◆ **EXERCISE DIRECTIONS**
Count the lines below that include the word "FilePolarity" and write that number alone.

Electronic design files
──────
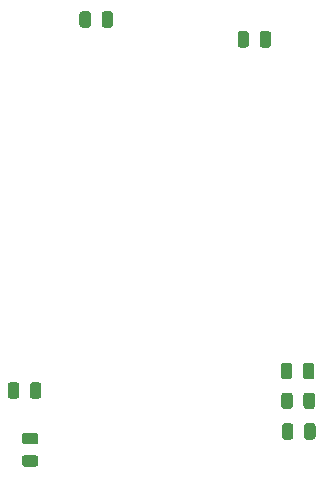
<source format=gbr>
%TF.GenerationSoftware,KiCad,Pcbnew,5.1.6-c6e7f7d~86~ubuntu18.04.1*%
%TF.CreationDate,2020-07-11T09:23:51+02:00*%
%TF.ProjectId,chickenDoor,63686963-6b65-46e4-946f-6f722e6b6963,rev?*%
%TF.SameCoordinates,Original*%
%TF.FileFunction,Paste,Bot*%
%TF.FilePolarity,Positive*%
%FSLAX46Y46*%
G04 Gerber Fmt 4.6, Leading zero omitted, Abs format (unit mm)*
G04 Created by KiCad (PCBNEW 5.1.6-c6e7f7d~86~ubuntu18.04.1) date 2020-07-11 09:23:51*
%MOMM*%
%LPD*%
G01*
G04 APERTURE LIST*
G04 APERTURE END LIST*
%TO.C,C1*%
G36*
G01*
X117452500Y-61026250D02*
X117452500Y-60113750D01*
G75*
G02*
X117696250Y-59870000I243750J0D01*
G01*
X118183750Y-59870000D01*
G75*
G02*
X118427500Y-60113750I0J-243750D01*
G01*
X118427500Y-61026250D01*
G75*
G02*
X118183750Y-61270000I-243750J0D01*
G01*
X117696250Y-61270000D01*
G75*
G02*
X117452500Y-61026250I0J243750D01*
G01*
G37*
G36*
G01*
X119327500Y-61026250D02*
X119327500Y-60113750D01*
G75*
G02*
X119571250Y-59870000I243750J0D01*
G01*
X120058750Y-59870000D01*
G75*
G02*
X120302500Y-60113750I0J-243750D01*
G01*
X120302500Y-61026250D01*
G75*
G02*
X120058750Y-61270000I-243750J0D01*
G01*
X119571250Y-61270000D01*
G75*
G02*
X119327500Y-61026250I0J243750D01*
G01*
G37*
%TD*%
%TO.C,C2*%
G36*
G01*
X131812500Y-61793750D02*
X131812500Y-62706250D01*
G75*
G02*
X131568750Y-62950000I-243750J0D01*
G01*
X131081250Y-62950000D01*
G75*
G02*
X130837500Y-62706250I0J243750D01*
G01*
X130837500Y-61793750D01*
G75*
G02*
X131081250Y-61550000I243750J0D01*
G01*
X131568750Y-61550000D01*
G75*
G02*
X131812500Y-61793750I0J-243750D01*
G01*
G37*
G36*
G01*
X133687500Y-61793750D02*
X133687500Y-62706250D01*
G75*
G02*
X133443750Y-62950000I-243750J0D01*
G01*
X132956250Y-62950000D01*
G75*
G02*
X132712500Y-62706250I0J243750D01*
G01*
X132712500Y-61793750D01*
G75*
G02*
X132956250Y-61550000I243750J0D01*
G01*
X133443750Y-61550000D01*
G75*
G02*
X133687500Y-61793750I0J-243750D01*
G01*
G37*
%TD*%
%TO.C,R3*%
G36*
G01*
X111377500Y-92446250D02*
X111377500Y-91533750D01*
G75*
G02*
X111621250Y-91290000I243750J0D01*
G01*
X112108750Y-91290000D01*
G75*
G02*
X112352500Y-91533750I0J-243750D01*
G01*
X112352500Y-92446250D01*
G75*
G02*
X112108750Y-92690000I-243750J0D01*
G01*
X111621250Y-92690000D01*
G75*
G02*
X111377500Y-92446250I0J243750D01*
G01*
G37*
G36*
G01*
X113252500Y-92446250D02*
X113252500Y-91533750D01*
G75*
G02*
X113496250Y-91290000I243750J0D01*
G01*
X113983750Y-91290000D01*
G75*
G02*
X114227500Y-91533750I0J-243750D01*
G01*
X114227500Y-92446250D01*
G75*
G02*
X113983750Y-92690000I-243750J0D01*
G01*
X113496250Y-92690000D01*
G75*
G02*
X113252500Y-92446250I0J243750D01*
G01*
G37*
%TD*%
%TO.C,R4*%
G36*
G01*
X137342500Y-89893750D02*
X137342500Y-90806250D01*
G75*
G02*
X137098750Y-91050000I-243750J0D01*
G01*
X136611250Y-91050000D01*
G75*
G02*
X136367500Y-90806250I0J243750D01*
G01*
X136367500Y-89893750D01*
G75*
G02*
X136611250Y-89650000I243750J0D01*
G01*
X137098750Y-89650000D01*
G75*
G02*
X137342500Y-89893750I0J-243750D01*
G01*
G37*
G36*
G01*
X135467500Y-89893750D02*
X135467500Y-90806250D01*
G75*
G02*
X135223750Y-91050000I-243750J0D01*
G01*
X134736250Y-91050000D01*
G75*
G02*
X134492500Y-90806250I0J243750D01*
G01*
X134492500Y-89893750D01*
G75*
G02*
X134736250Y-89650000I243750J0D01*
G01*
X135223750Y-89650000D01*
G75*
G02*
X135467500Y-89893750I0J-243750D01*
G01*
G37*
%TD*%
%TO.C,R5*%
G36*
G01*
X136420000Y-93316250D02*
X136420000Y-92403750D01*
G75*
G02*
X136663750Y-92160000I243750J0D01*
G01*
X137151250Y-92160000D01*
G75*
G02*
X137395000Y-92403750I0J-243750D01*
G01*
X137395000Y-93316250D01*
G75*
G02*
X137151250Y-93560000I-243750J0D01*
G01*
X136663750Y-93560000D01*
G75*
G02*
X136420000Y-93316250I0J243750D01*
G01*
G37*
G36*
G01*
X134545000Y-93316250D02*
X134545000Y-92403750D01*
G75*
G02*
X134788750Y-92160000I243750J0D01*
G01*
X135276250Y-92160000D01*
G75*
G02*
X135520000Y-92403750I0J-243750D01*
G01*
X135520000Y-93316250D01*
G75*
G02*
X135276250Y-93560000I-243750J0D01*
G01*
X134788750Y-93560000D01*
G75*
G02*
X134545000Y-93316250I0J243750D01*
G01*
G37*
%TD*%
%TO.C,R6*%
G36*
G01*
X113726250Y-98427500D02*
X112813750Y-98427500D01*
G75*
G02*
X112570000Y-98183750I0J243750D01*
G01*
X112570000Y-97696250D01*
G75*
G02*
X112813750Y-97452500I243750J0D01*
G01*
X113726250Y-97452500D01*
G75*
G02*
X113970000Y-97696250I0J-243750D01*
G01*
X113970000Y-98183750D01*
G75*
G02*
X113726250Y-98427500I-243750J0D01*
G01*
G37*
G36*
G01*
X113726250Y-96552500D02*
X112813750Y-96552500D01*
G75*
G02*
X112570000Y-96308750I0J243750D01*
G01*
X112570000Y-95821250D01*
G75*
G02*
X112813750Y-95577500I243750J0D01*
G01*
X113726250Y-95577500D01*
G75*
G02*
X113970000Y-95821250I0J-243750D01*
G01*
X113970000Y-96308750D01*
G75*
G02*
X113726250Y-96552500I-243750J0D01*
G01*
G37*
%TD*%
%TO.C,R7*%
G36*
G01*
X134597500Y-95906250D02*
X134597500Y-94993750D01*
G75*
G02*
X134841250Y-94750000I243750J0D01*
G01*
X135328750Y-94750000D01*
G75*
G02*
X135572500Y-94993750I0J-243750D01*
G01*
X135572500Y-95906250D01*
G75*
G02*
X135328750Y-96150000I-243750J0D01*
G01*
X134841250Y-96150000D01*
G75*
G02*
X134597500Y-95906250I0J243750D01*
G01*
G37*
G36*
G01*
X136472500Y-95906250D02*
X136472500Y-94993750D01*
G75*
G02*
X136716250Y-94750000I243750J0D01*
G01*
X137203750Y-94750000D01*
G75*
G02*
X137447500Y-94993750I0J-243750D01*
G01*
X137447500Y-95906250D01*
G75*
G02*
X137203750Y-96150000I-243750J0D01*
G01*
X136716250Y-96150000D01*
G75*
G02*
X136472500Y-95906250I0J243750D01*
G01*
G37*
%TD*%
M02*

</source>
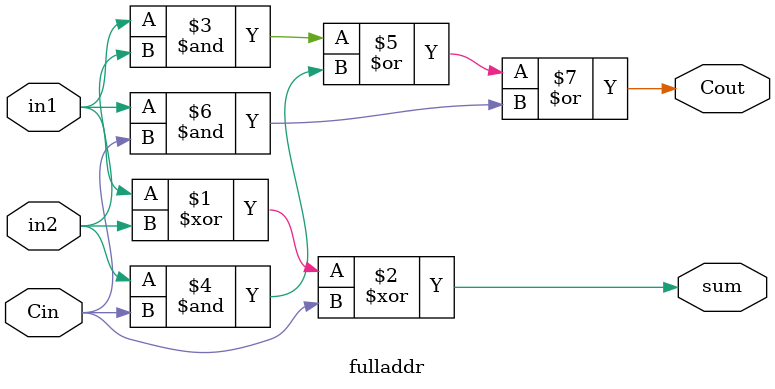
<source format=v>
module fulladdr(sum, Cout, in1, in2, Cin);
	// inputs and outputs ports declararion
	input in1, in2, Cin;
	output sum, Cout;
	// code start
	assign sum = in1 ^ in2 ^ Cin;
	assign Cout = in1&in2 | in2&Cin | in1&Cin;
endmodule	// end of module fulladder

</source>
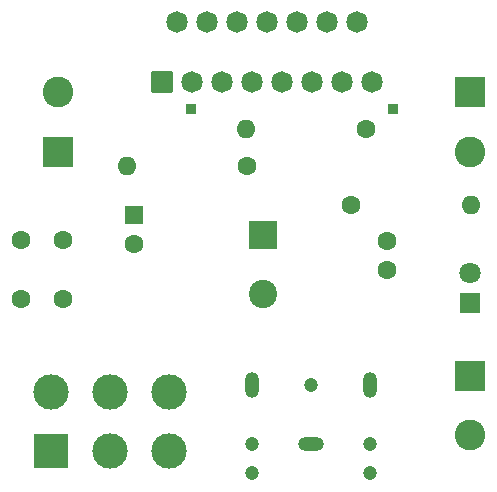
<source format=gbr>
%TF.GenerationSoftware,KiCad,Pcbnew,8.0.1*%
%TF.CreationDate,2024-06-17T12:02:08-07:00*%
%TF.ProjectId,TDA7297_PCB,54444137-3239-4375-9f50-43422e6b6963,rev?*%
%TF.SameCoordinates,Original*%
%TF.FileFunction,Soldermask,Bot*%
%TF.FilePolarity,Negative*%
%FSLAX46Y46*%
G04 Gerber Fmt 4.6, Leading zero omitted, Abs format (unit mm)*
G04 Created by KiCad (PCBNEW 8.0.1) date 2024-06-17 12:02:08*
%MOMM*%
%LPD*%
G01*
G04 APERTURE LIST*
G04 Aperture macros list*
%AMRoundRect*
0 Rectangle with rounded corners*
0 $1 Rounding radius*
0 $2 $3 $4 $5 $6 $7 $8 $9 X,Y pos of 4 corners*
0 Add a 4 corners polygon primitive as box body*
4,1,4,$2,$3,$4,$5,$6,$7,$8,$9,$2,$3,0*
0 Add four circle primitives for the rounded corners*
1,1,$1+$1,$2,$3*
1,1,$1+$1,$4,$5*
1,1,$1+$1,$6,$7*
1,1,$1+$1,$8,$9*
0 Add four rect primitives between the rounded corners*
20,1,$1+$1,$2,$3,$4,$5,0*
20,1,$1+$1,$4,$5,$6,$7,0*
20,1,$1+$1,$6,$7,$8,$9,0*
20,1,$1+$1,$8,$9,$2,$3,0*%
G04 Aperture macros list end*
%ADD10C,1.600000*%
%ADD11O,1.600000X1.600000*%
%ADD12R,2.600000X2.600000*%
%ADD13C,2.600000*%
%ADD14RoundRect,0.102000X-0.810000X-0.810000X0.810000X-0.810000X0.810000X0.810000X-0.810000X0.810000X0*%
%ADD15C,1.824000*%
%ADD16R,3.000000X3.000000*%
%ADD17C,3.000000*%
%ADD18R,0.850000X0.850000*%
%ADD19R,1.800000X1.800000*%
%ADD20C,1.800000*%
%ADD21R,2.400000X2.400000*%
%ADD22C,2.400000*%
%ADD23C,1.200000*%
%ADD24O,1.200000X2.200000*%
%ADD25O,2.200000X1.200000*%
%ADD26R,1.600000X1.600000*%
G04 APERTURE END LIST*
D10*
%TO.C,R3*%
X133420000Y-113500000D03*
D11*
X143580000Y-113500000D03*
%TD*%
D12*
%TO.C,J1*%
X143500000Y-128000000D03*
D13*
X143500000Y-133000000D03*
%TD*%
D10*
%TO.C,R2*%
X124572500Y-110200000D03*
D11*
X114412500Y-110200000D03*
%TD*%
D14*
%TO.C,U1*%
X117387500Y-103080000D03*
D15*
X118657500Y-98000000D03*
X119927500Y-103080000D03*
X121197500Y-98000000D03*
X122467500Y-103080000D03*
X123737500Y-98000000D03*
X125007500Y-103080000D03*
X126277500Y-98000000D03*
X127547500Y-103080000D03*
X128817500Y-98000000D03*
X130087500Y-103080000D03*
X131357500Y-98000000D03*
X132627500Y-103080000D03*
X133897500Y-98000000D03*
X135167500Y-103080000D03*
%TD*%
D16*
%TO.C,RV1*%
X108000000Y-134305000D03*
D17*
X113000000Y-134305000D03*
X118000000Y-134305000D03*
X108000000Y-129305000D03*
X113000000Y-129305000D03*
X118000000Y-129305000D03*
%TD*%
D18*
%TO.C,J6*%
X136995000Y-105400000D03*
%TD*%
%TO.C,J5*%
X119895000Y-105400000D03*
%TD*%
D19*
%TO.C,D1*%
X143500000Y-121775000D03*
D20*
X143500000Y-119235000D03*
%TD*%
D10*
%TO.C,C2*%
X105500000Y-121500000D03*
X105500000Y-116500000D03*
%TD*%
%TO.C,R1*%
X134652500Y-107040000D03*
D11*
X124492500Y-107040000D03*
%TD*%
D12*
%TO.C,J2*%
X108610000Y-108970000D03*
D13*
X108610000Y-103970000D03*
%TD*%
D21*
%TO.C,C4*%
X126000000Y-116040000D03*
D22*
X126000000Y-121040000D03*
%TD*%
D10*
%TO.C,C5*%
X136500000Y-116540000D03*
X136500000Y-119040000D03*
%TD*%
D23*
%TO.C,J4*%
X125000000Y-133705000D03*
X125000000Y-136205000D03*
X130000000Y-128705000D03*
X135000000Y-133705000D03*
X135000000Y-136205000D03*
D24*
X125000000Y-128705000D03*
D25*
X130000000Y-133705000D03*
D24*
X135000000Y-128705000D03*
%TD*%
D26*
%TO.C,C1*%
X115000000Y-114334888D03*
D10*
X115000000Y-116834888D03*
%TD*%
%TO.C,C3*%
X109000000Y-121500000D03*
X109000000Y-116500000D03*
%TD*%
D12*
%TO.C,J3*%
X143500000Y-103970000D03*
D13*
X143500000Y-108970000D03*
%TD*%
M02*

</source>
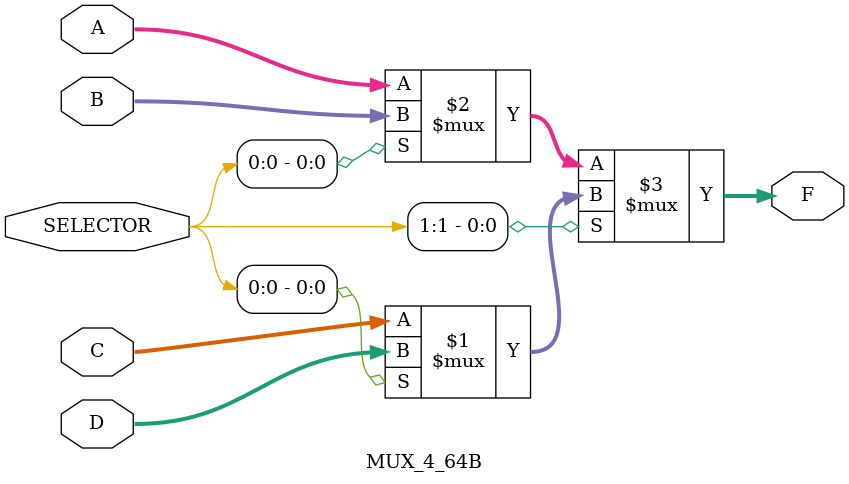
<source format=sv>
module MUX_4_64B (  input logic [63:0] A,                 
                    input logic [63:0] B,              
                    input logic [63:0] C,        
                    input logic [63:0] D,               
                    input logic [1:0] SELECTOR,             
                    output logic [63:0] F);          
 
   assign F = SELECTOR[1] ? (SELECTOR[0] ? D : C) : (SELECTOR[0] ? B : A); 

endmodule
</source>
──────
◆ **REPLY**
2